We were delighted that he, along with Summit, was taken in by our hoax. Not wishing to leave well enough alone, we wrote a series of letters to the editor praising the system's functionality and potential low cost. We had these letters appearing as if they were written by a minister, a Boy Scout leader, and a camp counselor. 

Perhaps the best one we wrote was addressed as if it came from a professor from Caltech. We had him carefully describe the physical chemistry of the system and, through elaborate calculations of the energy lost and gained, demonstrated that the system would indeed work: the energy gathered from the breath was transported to the extremities through tubing, which underwent a chemical reaction along the way by passing through a desiccant, was sufficient to keep the body warm. 

Again, Summit published all these fictitious letters to the editor. It could certainly be suggested that we were delighted in having our fancies published. However, did it accomplish our intention of having the outdoor enthusiast become a bit more critical of outdoor products being introduced to the market? Probably not. 

But its design lives on. Recently, I received an inquiry from an author writing a book describing the evolution of climbing equipment and asked if I could send him a copy of my patent drawings of the system.

 

...

 

So, what did we accomplish by creating these hoaxes? 


  • Did we get Summit Magazine to practice more responsible journalism? That was not evident in any obvious way. 
  • Did we get the climbing community to be a bit more skeptical in believing what they were reading? Clearly not, in that they still write exaggerated accounts of their own climbing accomplishments. 
  • Did we get the climbing journal to publish articles that were professionally edited, clear of grammatical mistakes, and exaggerated statements? Not according to my wife, prior to her passing a decade ago, who was the managing editor of a major scientific journal.  
  • Did we get better-designed and more functional outdoor equipment on the market?  Better gear and clothing is now available, but I doubt we had little, if any, influence on this. 


What amazes me most is not that these hoaxes were published initially, but continued to be embraced and regarded as authentic in the many years since they were first published. We went far out of our way to set the record clear in an obituary at Harvey’s passing, and certainly, Katie Ives, former Editor of Alpinist, in her book Imaginary Peaks, has set the record straight.

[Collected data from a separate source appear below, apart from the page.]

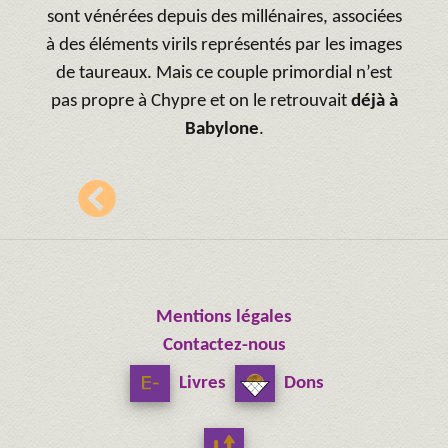
sont vénérées depuis des millénaires, associées
à des éléments virils représentés par les images
de taureaux. Mais ce couple primordial n’est
pas propre à Chypre et on le retrouvait
déjà à
Babylone
.
Mentions légales
Contactez-nous
Livres
Dons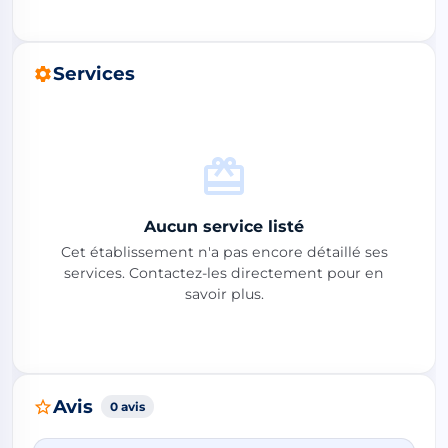
Services
Aucun service listé
Cet établissement n'a pas encore détaillé ses
services. Contactez-les directement pour en
savoir plus.
Avis
0 avis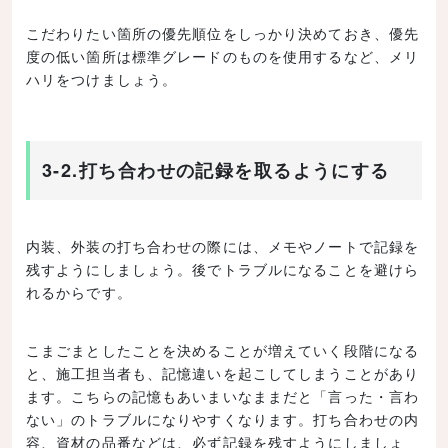
こだわりたい箇所の優先順位をしっかり決めておき、優先
度の低い箇所は標準グレードのものを使用するなど、メリ
ハリをつけましょう。
3-2.打ち合わせの記録を取るようにする
内装、外装の打ち合わせの際には、メモやノートで記録を
残すようにしましょう。後でトラブルになることを避けら
れるからです。
こまごまとしたことを決めることが増えていく段階になる
と、施工担当者も、記憶違いを起こしてしまうことがあり
ます。こちらの記憶もあいまいなままだと「言った・言わ
ない」のトラブルになりやすくなります。打ち合わせの内
容、資材の品番などは、必ず記録を残すようにしましょ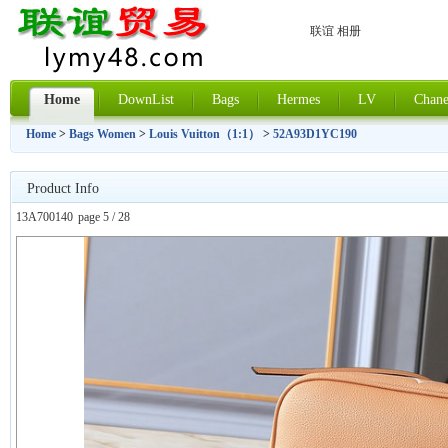
联谊 相册
Home
DownList
Bags
Hermes
LV
Chane
Home
>
Bags Women
>
Louis Vuitton（1:1）
>
52A93D1YC190
Product Info
13A700140
page 5 / 28
上一张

While I am now 94 and hardly keen on changing the world, let alone the climbing enthusiast and journals they read, I am certain there are other Harvey Manning’s and Dale Cole’s lurking in the shadows, content enough to do what we did for no reason other than to have a smile on their face.  

 

 

Dale W. Cole is a mountaineer, gear tinkerer, and former professor in the College of Forest Resources at the University of Washington. He received a Ph. D. in forest soils from the University of Washington in 1963 and was recognized for his research in mineral cycling in forest ecosystem; processes of elemental leaching in forest soils; forest ecosystem response to fertilizers and municipal wastewater and sludge; soils and land-use planning. His papers are stored in the University of Washington Libraries, Special Collections. 



Feature Image: Dale Cole showing off a backpack he designed for ventilation. "It looks flimsy, but in my youth I carried 100 lbs. with it," he says. Only two were made. Editor's note: he does looks prankish, no? Photo courtesy of Dale Cole.